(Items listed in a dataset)

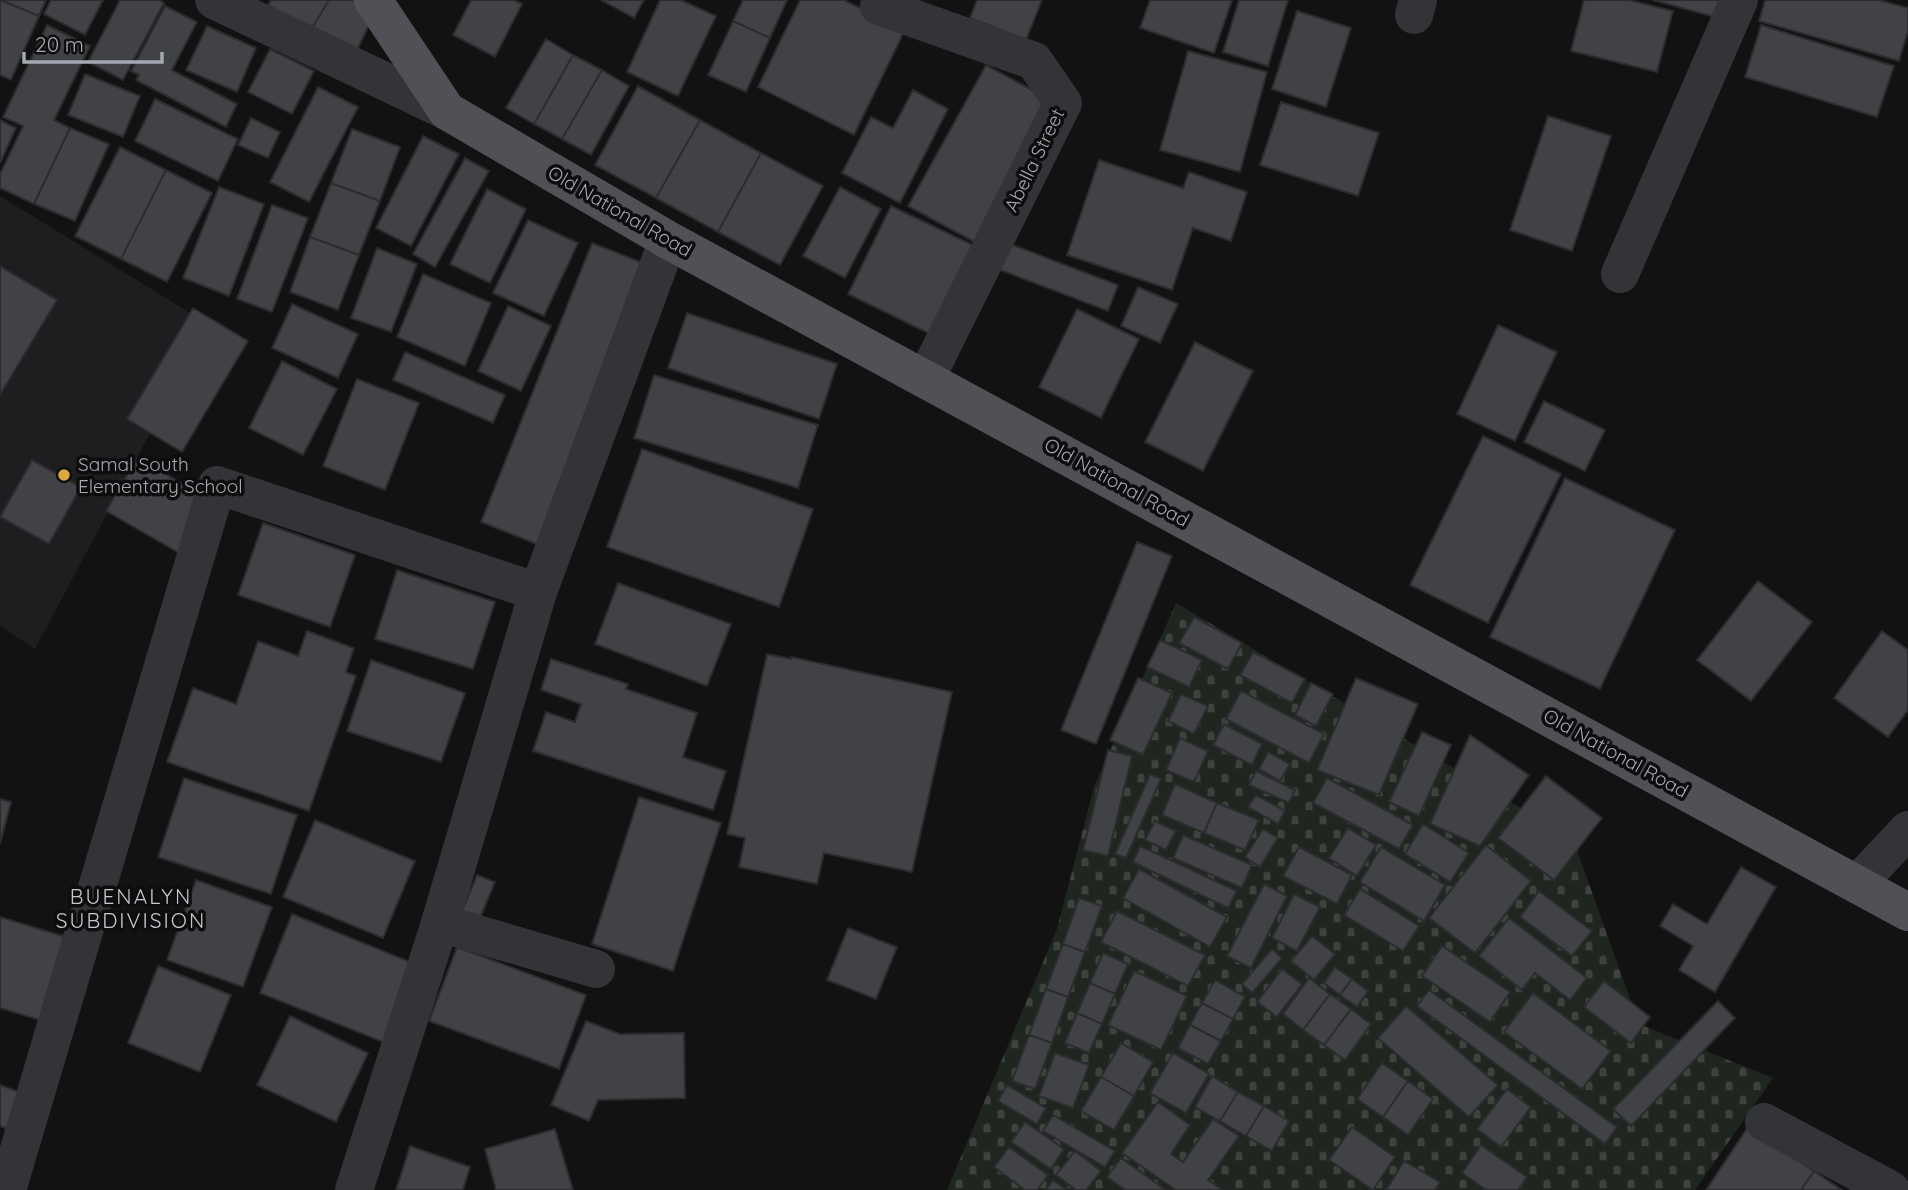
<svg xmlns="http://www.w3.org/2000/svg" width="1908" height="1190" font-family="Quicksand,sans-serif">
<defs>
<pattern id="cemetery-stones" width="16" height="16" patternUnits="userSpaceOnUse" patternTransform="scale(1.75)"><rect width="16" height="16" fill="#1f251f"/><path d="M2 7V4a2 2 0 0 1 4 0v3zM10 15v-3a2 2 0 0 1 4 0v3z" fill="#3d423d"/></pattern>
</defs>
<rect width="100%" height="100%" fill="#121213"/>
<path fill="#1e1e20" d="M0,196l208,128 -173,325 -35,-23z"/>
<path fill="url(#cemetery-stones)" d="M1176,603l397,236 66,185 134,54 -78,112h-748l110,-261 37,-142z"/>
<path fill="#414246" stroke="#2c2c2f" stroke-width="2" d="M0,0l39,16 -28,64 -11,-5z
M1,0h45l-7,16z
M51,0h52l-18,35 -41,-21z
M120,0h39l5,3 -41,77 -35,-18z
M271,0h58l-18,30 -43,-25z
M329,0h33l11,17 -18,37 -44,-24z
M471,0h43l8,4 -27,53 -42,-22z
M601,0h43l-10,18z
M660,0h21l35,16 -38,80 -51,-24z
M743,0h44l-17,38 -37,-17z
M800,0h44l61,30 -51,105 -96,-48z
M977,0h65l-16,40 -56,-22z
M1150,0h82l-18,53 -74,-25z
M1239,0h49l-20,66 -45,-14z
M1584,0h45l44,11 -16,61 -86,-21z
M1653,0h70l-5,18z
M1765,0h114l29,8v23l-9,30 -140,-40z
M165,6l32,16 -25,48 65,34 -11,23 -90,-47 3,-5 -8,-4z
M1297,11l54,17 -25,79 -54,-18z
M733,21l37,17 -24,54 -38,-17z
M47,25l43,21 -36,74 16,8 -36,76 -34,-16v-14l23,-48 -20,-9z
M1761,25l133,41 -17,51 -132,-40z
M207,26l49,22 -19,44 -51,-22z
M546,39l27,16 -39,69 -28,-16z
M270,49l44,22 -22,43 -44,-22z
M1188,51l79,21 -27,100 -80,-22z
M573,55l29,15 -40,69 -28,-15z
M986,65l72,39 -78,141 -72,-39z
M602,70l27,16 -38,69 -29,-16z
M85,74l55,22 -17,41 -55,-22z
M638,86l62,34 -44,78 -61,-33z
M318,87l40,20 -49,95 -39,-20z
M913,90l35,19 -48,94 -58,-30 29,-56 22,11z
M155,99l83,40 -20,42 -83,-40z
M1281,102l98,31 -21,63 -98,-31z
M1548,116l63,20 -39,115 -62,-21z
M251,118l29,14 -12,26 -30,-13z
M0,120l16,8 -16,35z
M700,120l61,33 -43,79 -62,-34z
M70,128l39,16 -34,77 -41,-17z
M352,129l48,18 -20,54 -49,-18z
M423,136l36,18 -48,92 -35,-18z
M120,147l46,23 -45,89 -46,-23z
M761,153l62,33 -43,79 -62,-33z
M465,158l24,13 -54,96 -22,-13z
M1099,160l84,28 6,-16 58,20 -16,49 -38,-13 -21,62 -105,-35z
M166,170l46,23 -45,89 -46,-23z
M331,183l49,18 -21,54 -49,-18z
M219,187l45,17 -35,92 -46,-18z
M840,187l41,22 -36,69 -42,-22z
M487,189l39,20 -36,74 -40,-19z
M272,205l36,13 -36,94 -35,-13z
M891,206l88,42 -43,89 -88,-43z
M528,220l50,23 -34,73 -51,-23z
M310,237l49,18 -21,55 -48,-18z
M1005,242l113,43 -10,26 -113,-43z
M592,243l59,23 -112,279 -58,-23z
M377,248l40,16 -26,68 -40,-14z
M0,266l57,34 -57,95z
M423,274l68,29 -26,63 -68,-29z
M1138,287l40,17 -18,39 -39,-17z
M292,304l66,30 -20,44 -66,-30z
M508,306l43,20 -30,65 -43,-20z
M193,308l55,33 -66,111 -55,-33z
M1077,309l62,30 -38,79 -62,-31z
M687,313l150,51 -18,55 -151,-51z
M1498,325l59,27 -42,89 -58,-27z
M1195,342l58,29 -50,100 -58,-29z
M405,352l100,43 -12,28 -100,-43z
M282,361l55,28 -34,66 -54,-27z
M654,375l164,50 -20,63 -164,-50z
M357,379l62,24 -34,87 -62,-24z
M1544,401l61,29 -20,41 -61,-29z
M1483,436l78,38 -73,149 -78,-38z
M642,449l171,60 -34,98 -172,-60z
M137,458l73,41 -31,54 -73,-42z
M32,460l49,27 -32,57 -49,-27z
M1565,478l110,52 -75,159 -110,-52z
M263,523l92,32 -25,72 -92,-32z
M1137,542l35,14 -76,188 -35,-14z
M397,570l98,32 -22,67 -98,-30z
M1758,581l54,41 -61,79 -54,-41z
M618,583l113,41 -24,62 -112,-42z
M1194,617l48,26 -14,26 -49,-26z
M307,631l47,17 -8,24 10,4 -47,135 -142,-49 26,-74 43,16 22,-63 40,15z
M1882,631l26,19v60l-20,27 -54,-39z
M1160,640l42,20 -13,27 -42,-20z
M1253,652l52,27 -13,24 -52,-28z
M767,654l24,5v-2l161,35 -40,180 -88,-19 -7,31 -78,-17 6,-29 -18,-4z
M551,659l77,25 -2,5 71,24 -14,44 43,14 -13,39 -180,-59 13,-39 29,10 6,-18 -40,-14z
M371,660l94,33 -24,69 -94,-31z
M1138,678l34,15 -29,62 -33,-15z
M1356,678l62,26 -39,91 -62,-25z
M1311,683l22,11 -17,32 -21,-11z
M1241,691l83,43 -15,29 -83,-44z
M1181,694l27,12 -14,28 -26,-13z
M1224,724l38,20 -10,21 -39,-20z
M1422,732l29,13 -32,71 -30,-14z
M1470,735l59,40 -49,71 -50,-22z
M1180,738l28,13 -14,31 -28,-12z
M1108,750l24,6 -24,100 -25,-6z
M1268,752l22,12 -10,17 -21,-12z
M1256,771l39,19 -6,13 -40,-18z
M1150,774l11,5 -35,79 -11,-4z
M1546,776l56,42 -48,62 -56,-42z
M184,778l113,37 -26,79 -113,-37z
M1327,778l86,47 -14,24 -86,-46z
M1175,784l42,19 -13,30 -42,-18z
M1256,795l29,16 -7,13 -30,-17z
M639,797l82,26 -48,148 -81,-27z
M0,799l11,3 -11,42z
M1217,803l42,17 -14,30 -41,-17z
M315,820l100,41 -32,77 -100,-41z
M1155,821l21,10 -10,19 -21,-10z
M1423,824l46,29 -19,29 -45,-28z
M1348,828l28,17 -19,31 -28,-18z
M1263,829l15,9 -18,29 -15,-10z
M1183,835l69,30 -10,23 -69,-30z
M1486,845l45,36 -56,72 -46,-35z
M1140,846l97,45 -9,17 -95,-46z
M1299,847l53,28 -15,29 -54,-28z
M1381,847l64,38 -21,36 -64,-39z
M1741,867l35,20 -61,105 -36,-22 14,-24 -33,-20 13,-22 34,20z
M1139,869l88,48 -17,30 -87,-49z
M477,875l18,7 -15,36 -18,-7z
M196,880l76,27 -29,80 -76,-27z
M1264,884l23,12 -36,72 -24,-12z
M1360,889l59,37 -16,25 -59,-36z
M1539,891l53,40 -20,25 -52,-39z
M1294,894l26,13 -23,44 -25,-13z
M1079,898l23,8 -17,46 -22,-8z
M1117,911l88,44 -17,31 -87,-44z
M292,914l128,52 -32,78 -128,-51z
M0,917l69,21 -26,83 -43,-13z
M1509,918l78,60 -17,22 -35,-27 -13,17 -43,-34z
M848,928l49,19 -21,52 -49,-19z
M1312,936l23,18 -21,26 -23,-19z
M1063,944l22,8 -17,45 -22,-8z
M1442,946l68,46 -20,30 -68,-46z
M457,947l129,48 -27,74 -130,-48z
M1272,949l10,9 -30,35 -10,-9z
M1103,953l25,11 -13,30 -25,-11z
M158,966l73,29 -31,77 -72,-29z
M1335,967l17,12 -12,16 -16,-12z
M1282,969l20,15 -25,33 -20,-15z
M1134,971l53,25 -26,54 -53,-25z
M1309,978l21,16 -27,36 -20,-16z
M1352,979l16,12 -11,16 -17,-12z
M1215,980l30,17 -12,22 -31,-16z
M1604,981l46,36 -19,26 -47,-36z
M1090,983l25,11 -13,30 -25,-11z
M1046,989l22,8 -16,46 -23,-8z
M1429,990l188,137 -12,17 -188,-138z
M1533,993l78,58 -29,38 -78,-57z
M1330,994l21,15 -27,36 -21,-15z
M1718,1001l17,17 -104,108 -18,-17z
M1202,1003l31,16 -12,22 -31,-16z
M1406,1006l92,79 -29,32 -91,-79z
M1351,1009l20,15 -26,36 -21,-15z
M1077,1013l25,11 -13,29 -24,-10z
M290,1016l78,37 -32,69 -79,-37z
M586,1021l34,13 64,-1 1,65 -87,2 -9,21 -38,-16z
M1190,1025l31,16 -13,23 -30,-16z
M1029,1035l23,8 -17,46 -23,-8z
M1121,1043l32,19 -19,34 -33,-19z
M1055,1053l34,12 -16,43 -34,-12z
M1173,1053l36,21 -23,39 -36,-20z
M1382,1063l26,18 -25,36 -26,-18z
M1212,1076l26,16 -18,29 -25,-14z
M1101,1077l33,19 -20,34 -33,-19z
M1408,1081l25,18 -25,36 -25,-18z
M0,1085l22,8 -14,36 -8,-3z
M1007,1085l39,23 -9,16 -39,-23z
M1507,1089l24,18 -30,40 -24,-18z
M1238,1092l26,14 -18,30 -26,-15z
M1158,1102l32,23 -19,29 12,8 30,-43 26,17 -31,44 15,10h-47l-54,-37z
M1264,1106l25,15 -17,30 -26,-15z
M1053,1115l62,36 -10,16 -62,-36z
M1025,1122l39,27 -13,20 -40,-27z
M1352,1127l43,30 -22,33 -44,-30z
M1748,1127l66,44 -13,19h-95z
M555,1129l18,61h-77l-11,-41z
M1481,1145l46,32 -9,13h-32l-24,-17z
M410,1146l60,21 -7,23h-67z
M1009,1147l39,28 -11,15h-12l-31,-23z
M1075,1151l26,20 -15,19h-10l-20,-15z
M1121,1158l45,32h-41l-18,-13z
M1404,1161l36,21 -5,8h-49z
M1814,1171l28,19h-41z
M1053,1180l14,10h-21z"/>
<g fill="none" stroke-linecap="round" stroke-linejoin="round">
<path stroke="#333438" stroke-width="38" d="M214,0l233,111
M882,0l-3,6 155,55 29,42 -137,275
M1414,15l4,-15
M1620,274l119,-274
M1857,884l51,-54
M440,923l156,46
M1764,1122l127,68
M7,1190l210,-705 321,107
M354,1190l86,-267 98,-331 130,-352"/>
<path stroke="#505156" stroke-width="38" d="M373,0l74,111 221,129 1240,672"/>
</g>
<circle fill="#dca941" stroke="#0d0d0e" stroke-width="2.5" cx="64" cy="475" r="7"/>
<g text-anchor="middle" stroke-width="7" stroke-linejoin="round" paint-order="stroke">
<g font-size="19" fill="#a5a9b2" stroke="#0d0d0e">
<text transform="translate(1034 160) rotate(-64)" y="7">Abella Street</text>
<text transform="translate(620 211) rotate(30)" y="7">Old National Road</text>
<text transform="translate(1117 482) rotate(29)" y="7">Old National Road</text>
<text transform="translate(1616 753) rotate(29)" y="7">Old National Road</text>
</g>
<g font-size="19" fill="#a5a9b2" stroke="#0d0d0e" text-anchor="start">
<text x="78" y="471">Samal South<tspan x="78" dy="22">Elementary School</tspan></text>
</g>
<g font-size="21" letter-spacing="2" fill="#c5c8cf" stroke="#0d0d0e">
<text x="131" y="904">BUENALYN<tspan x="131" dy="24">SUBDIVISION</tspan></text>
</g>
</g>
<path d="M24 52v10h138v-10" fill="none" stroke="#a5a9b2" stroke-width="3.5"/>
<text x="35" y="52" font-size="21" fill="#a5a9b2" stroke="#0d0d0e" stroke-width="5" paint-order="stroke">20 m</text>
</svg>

*Your assignment*.
The required answer is each line of the entries containing the string "round".

*Result of this task*.
<g fill="none" stroke-linecap="round" stroke-linejoin="round">
<g text-anchor="middle" stroke-width="7" stroke-linejoin="round" paint-order="stroke">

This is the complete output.